Provided material =>
--- --- ---

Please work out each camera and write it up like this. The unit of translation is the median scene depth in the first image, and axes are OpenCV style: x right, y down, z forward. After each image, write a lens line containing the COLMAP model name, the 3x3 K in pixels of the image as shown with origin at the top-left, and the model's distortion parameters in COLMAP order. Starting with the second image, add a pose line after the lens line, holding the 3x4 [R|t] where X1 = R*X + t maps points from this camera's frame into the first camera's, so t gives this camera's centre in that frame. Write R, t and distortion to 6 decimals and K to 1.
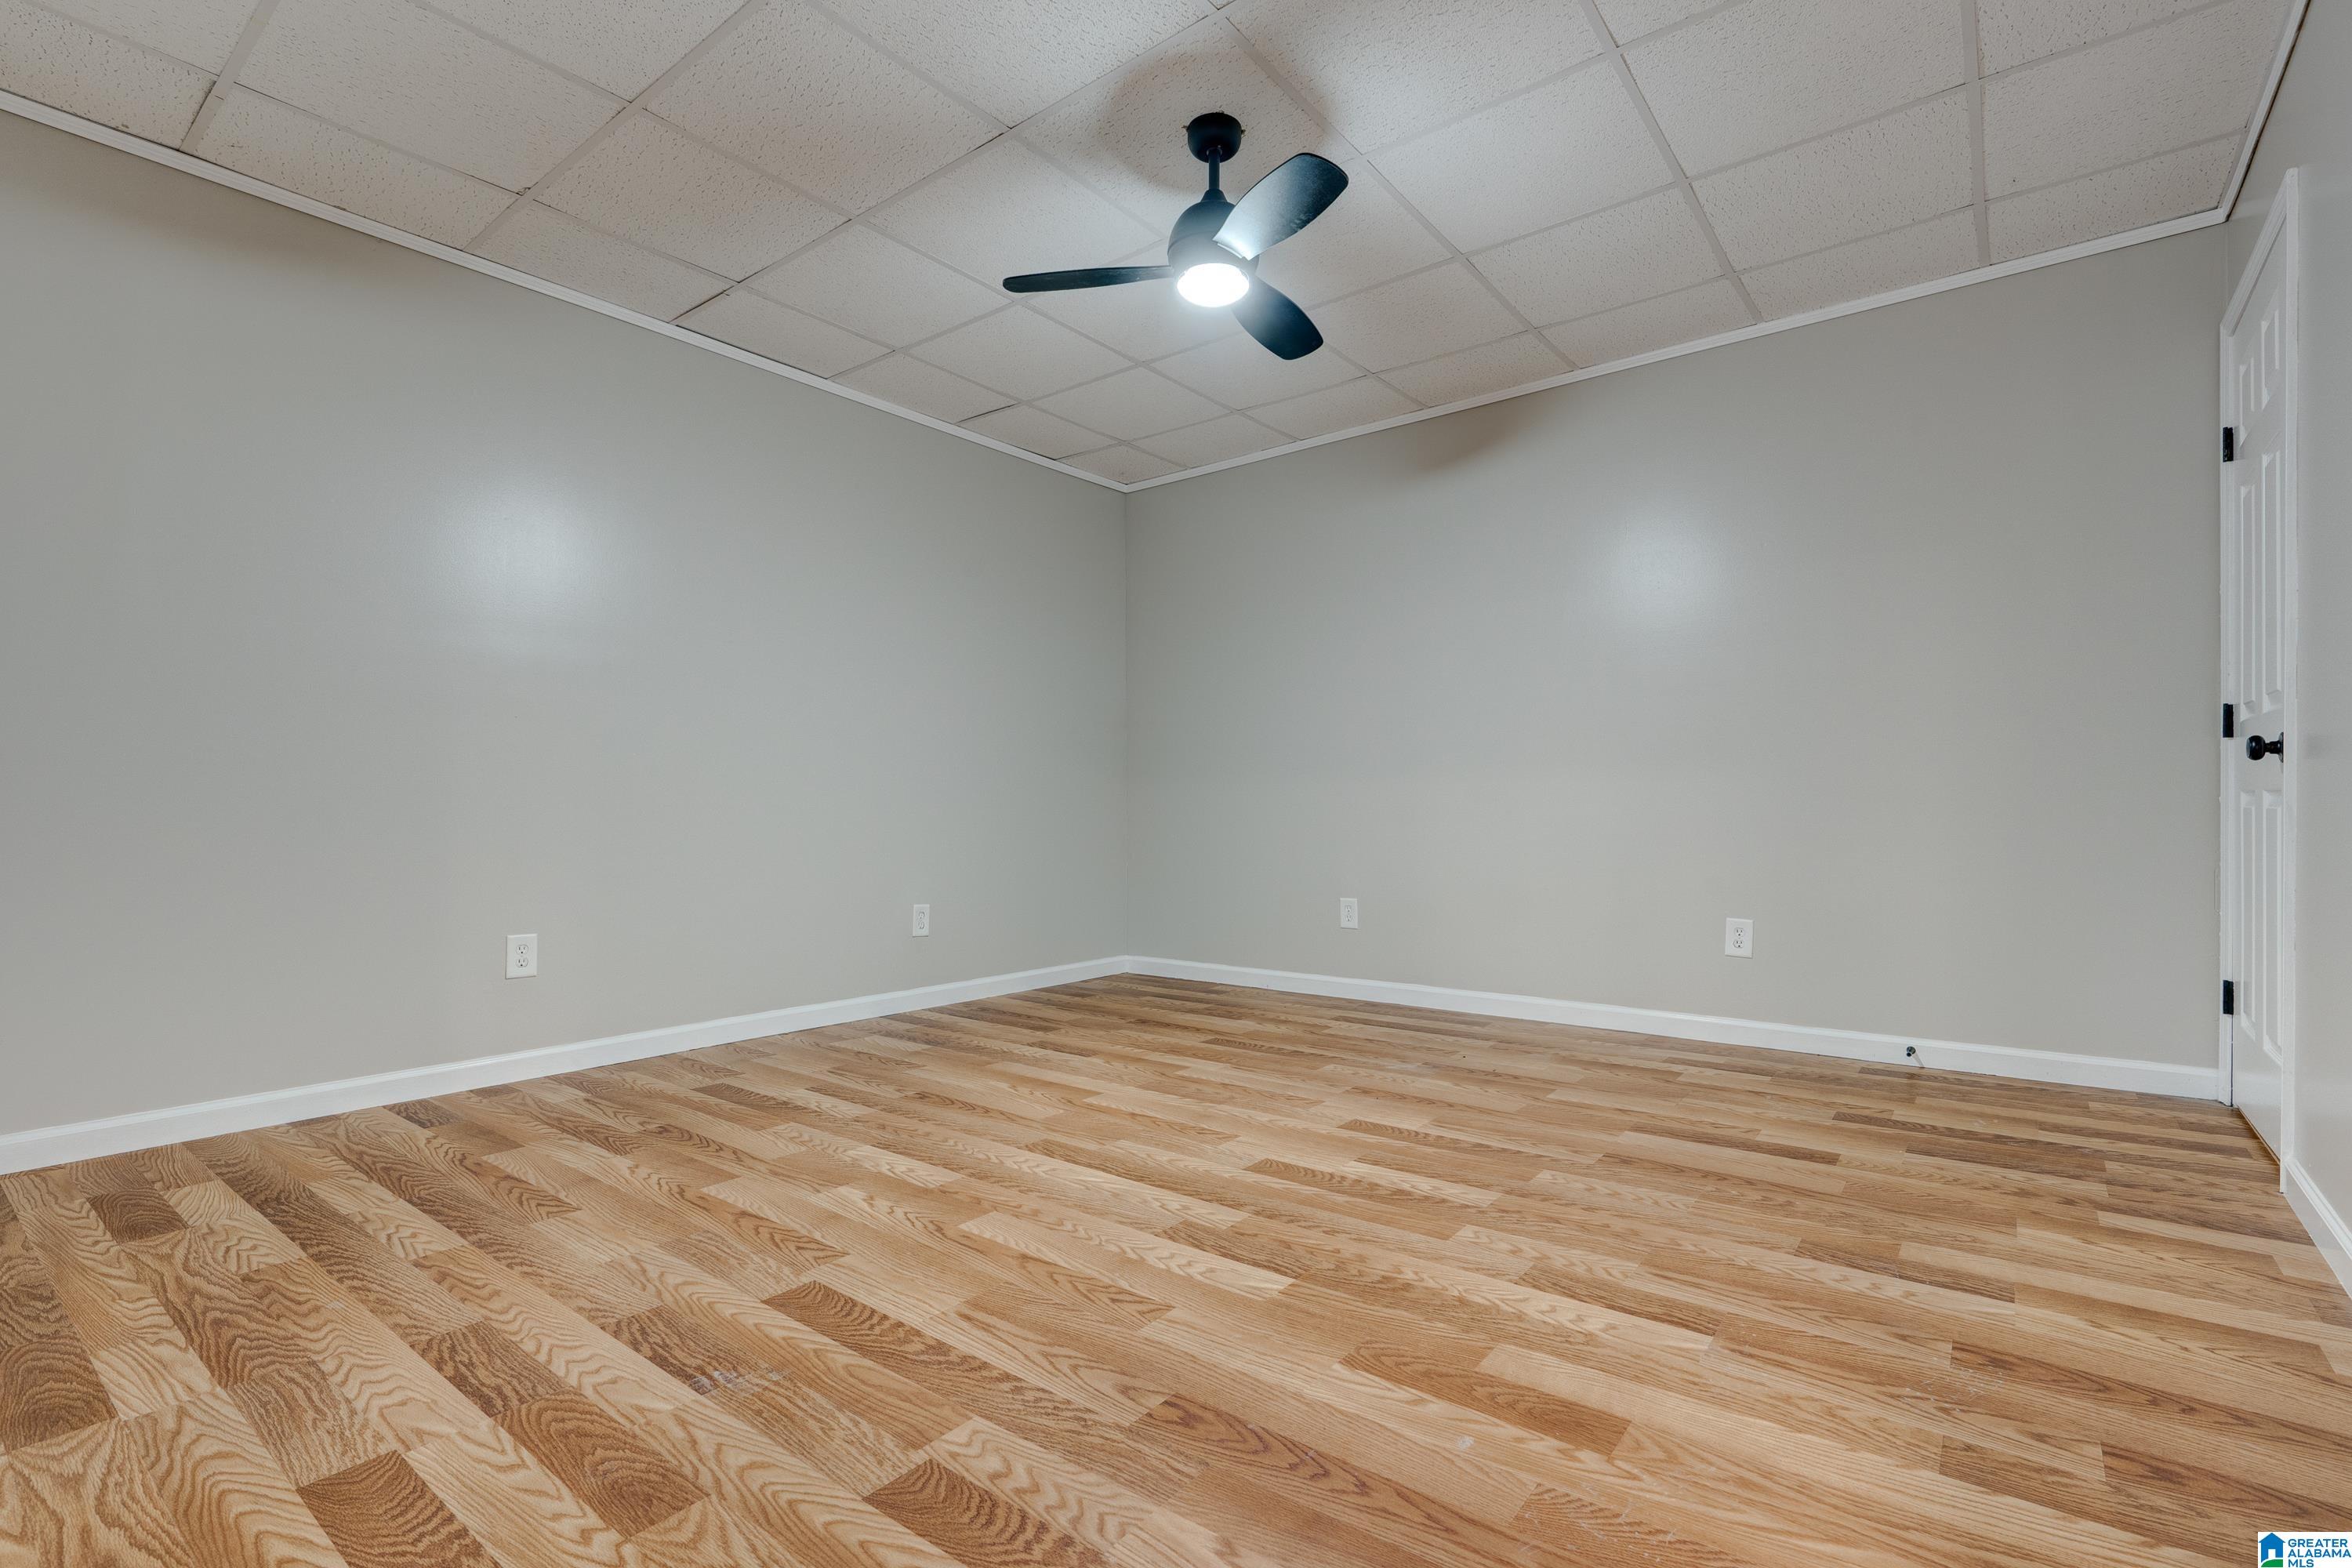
lens RADIAL K [[1075.3, 0, 1178.7], [0, 1075.3, 792.7], [0, 0, 1]] dist [-0.007849, 0.001665]
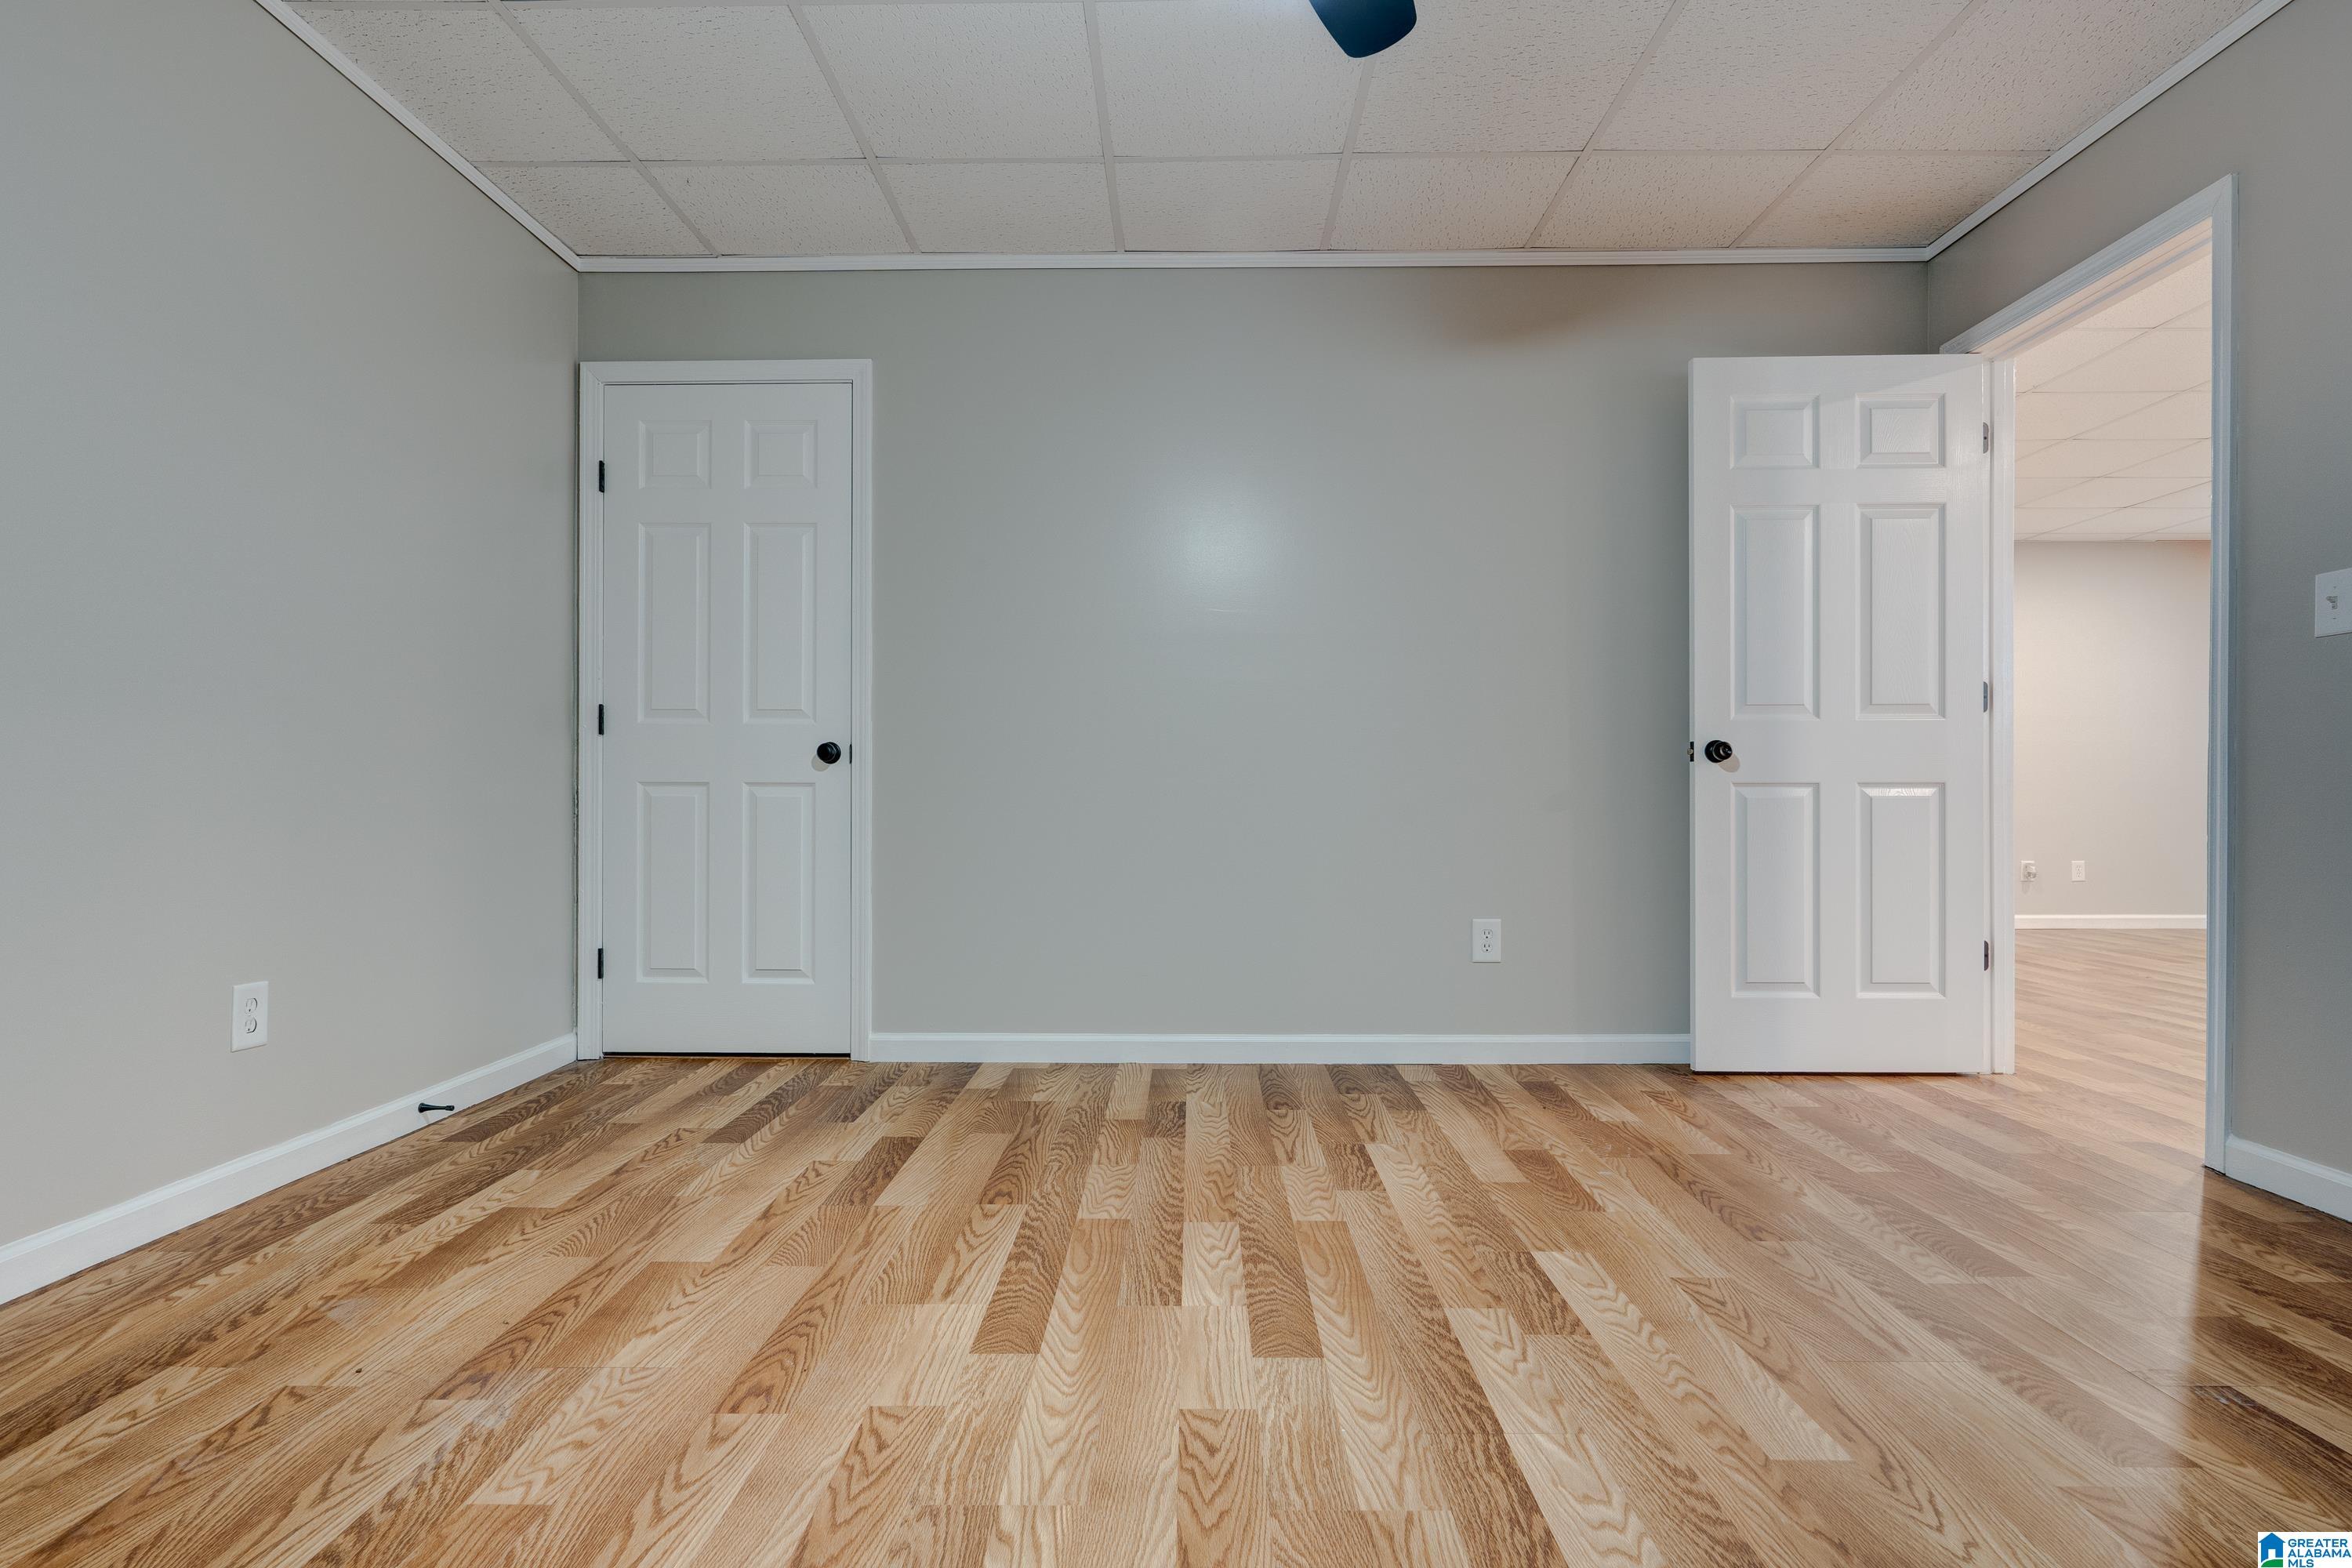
lens RADIAL K [[1114.2, 0, 1180.8], [0, 1114.2, 791.5], [0, 0, 1]] dist [0.000003, -0.000057]
pose [[-0.590664, 0.008519, 0.806873, -0.492909], [-0.012135, 0.999737, -0.019438, 0.028603], [-0.806826, -0.021273, -0.590406, 1.673457]]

--- --- ---

Brief =>
Word for word, restate all of the data, but do not copy the pictures.

Output for this task =>
Please work out each camera and write it up like this. The unit of translation is the median scene depth in the first image, and axes are OpenCV style: x right, y down, z forward. After each image, write a lens line containing the COLMAP model name, the 3x3 K in pixels of the image as shown with origin at the top-left, and the model's distortion parameters in COLMAP order. Starting with the second image, add a pose line after the lens line, holding the 3x4 [R|t] where X1 = R*X + t maps points from this camera's frame into the first camera's, so t gives this camera's centre in that frame. Write R, t and distortion to 6 decimals and K to 1.
lens RADIAL K [[1075.3, 0, 1178.7], [0, 1075.3, 792.7], [0, 0, 1]] dist [-0.007849, 0.001665]
lens RADIAL K [[1114.2, 0, 1180.8], [0, 1114.2, 791.5], [0, 0, 1]] dist [0.000003, -0.000057]
pose [[-0.590664, 0.008519, 0.806873, -0.492909], [-0.012135, 0.999737, -0.019438, 0.028603], [-0.806826, -0.021273, -0.590406, 1.673457]]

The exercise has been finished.